--- Listed records Enclosed Below ---

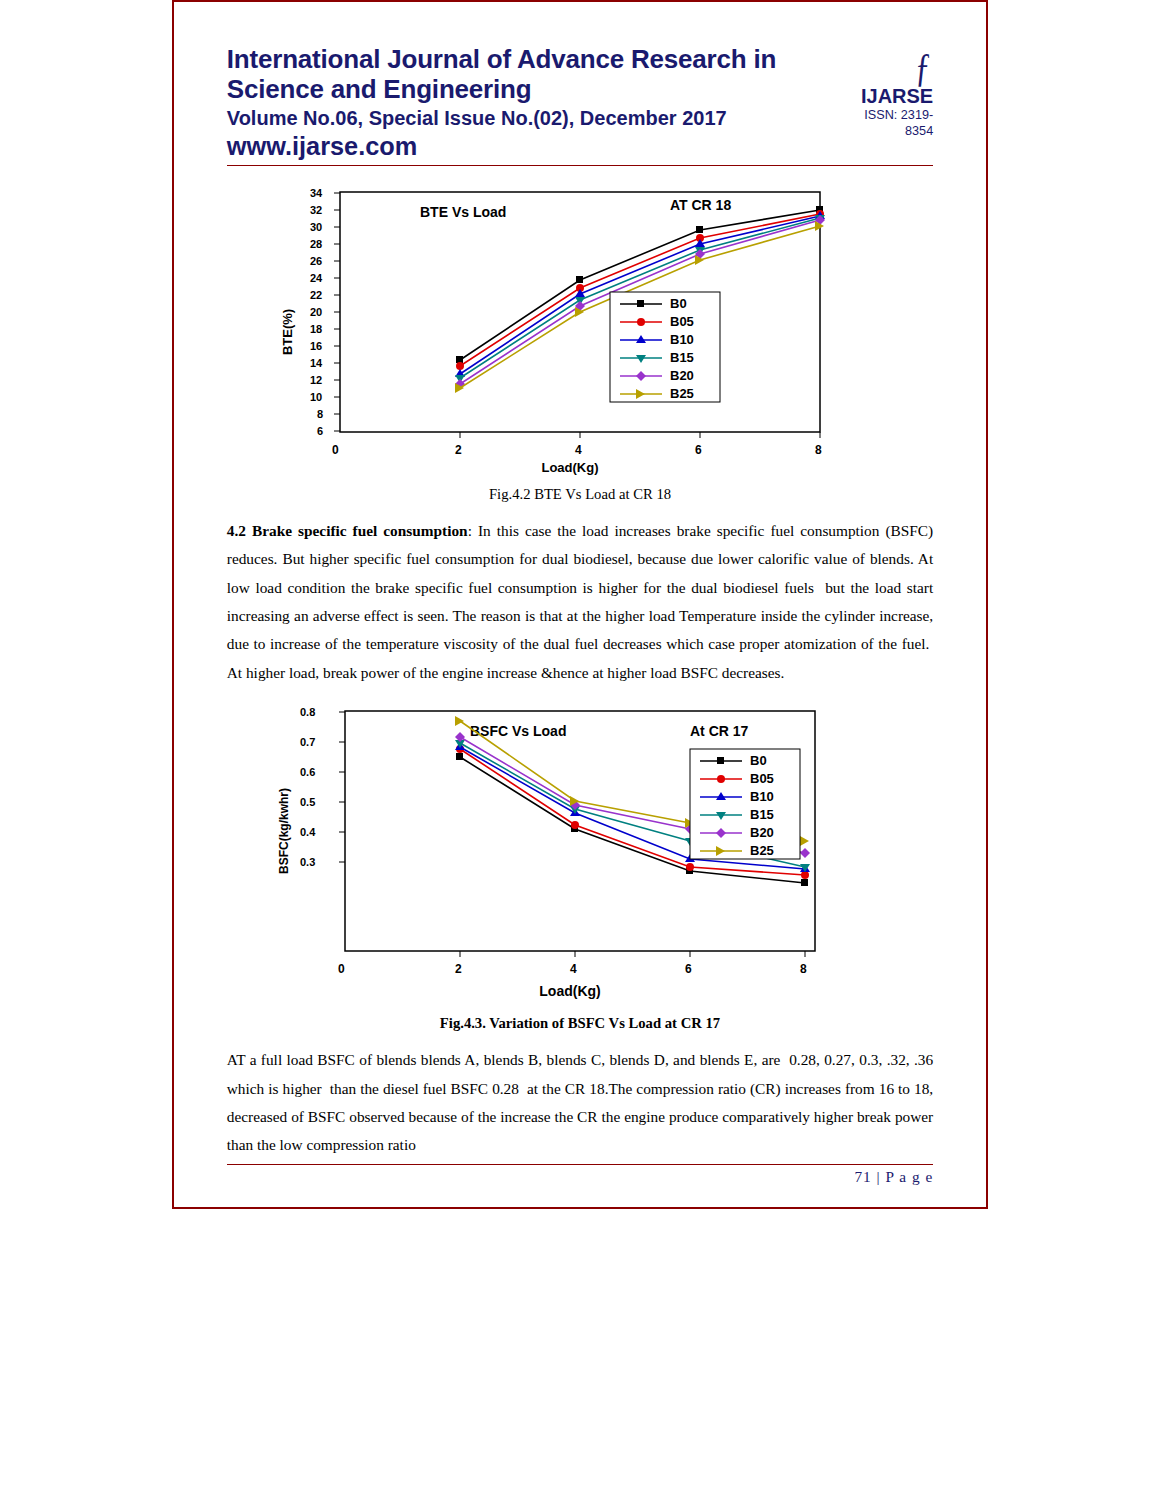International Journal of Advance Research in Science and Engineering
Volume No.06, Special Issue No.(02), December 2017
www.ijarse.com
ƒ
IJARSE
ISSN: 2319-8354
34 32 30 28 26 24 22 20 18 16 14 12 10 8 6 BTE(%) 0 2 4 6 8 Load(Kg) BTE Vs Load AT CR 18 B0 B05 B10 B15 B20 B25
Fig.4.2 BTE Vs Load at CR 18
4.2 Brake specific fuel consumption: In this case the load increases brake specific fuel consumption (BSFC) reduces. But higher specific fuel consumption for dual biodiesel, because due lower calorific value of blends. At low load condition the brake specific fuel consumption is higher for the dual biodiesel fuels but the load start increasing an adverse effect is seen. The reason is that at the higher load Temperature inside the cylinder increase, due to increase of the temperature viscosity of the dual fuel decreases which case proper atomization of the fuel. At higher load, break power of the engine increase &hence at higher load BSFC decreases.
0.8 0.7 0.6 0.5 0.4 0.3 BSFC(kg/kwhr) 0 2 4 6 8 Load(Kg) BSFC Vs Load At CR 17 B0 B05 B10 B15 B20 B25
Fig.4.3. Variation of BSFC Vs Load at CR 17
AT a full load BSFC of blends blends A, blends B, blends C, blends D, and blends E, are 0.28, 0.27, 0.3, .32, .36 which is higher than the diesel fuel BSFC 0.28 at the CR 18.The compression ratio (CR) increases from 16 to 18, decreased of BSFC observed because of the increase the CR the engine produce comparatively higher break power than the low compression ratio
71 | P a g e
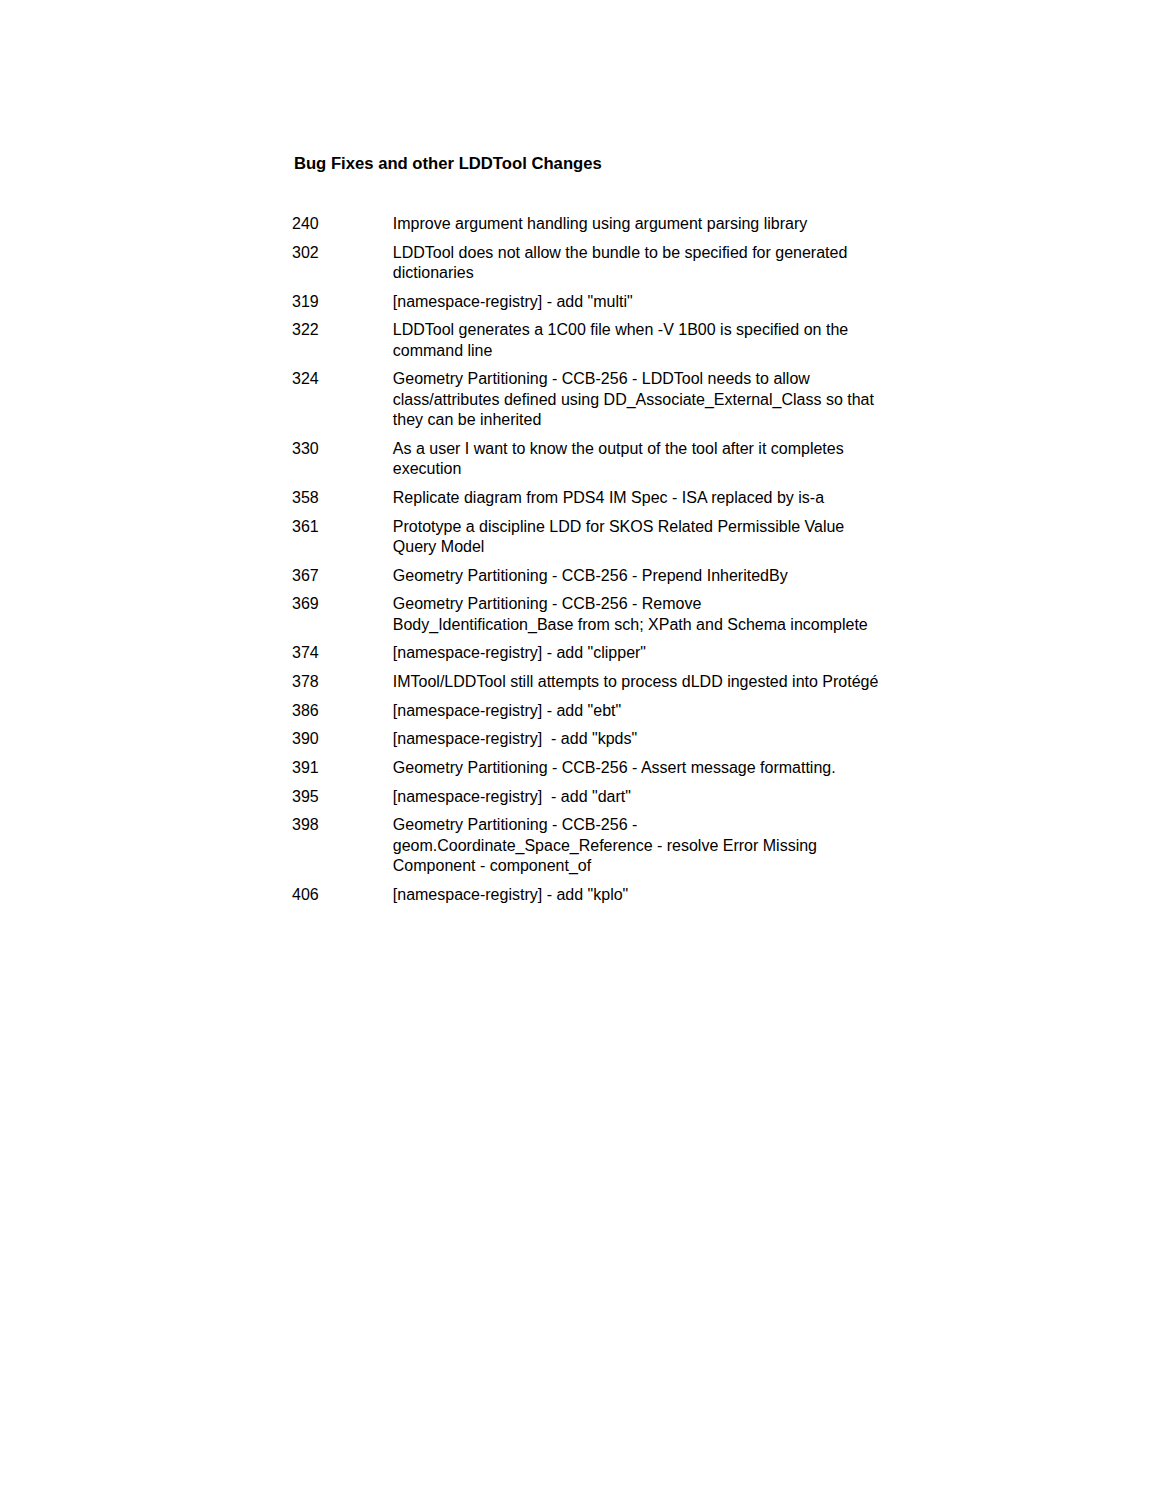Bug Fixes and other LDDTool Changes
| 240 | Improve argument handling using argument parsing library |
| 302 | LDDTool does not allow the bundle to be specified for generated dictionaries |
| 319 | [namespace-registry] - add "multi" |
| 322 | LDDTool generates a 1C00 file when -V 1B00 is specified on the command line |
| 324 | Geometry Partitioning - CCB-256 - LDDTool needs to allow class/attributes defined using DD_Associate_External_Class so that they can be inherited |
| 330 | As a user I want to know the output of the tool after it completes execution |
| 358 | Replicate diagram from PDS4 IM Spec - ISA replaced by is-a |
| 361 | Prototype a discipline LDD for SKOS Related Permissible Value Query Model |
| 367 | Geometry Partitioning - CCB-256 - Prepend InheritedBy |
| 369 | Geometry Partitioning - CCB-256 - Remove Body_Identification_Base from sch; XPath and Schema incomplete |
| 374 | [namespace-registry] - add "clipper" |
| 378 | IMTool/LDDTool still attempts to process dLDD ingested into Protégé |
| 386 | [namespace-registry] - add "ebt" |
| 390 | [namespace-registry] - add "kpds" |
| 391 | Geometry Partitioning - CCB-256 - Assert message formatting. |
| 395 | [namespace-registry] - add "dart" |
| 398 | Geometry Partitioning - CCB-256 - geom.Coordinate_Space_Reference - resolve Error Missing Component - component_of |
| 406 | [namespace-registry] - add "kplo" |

--- End of Enclosed Listed records ---

◆ Task to carry out:
Begin at the line containing "message formatting. |" and reproduce each line through the end of the records above.

◆ Result:
| 391 | Geometry Partitioning - CCB-256 - Assert message formatting. |
| 395 | [namespace-registry] - add "dart" |
| 398 | Geometry Partitioning - CCB-256 - geom.Coordinate_Space_Reference - resolve Error Missing Component - component_of |
| 406 | [namespace-registry] - add "kplo" |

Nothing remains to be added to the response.